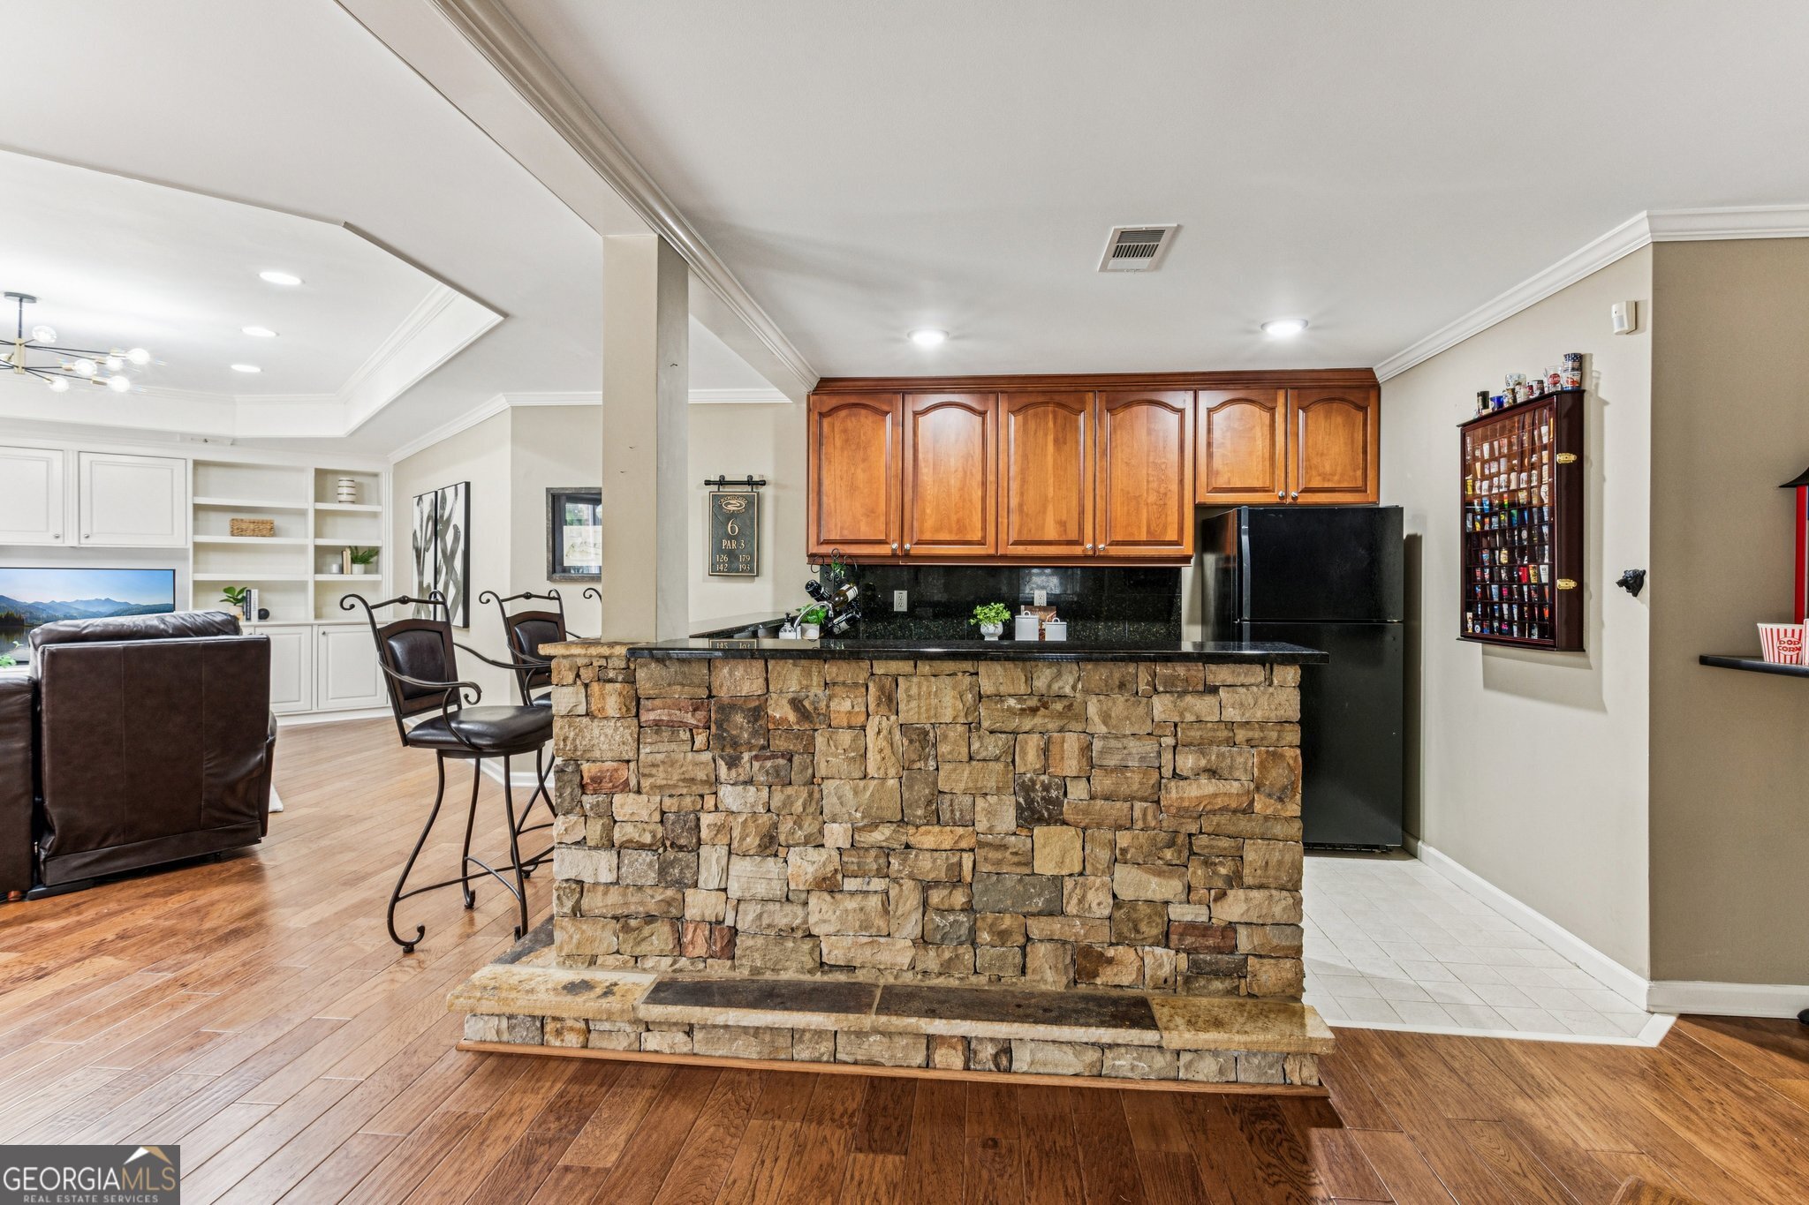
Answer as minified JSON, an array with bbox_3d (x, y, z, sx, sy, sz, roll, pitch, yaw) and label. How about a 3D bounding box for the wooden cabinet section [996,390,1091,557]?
[{"bbox_3d":[0.781,-0.699,4.516,0.514,0.893,0.330,0,1,6],"label":"wooden cabinet section"}]

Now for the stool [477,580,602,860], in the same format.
[{"bbox_3d":[-1.515,0.567,3.700,0.600,1.245,0.560,0,1,8],"label":"stool"}]

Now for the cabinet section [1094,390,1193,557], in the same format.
[{"bbox_3d":[1.296,-0.690,4.460,0.515,0.881,0.330,0,1,6],"label":"cabinet section"}]

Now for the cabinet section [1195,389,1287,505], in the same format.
[{"bbox_3d":[1.792,-0.821,4.404,0.463,0.606,0.330,0,1,6],"label":"cabinet section"}]

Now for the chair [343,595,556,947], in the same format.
[{"bbox_3d":[-1.590,0.588,2.980,0.600,1.245,0.560,0,1,2],"label":"chair"}]

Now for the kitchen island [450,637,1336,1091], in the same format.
[{"bbox_3d":[-0.045,0.676,2.545,2.350,1.115,0.870,0,1,6],"label":"kitchen island"}]

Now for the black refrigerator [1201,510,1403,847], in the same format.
[{"bbox_3d":[2.040,0.361,4.230,0.765,1.660,0.760,0,1,6],"label":"black refrigerator"}]

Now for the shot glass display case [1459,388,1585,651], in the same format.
[{"bbox_3d":[2.277,-0.277,2.985,0.100,0.875,0.570,0,1,7],"label":"shot glass display case"}]

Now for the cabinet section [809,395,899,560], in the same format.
[{"bbox_3d":[-0.263,-0.711,4.629,0.525,0.904,0.330,0,1,6],"label":"cabinet section"}]

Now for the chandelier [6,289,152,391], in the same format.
[{"bbox_3d":[-4.570,-1.370,4.160,0.880,0.460,0.880,0,1,6],"label":"chandelier"}]

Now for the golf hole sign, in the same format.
[{"bbox_3d":[-1.030,-0.410,4.830,0.300,0.515,0.030,0,1,6],"label":"golf hole sign"}]

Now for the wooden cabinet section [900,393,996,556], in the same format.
[{"bbox_3d":[0.260,-0.702,4.572,0.519,0.893,0.330,0,1,6],"label":"wooden cabinet section"}]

+ + + + + + +

● TASK DESCRIPTION
Arrange every line of the entries above as a numbered list, skipping blank lines and leaving out the picture.

● TASK OUTPUT
1. Answer as minified JSON, an array with bbox_3d (x, y, z, sx, sy, sz, roll, pitch, yaw) and label. How about a 3D bounding box for the wooden cabinet section [996,390,1091,557]?
2. [{"bbox_3d":[0.781,-0.699,4.516,0.514,0.893,0.330,0,1,6],"label":"wooden cabinet section"}]
3. Now for the stool [477,580,602,860], in the same format.
4. [{"bbox_3d":[-1.515,0.567,3.700,0.600,1.245,0.560,0,1,8],"label":"stool"}]
5. Now for the cabinet section [1094,390,1193,557], in the same format.
6. [{"bbox_3d":[1.296,-0.690,4.460,0.515,0.881,0.330,0,1,6],"label":"cabinet section"}]
7. Now for the cabinet section [1195,389,1287,505], in the same format.
8. [{"bbox_3d":[1.792,-0.821,4.404,0.463,0.606,0.330,0,1,6],"label":"cabinet section"}]
9. Now for the chair [343,595,556,947], in the same format.
10. [{"bbox_3d":[-1.590,0.588,2.980,0.600,1.245,0.560,0,1,2],"label":"chair"}]
11. Now for the kitchen island [450,637,1336,1091], in the same format.
12. [{"bbox_3d":[-0.045,0.676,2.545,2.350,1.115,0.870,0,1,6],"label":"kitchen island"}]
13. Now for the black refrigerator [1201,510,1403,847], in the same format.
14. [{"bbox_3d":[2.040,0.361,4.230,0.765,1.660,0.760,0,1,6],"label":"black refrigerator"}]
15. Now for the shot glass display case [1459,388,1585,651], in the same format.
16. [{"bbox_3d":[2.277,-0.277,2.985,0.100,0.875,0.570,0,1,7],"label":"shot glass display case"}]
17. Now for the cabinet section [809,395,899,560], in the same format.
18. [{"bbox_3d":[-0.263,-0.711,4.629,0.525,0.904,0.330,0,1,6],"label":"cabinet section"}]
19. Now for the chandelier [6,289,152,391], in the same format.
20. [{"bbox_3d":[-4.570,-1.370,4.160,0.880,0.460,0.880,0,1,6],"label":"chandelier"}]
21. Now for the golf hole sign, in the same format.
22. [{"bbox_3d":[-1.030,-0.410,4.830,0.300,0.515,0.030,0,1,6],"label":"golf hole sign"}]
23. Now for the wooden cabinet section [900,393,996,556], in the same format.
24. [{"bbox_3d":[0.260,-0.702,4.572,0.519,0.893,0.330,0,1,6],"label":"wooden cabinet section"}]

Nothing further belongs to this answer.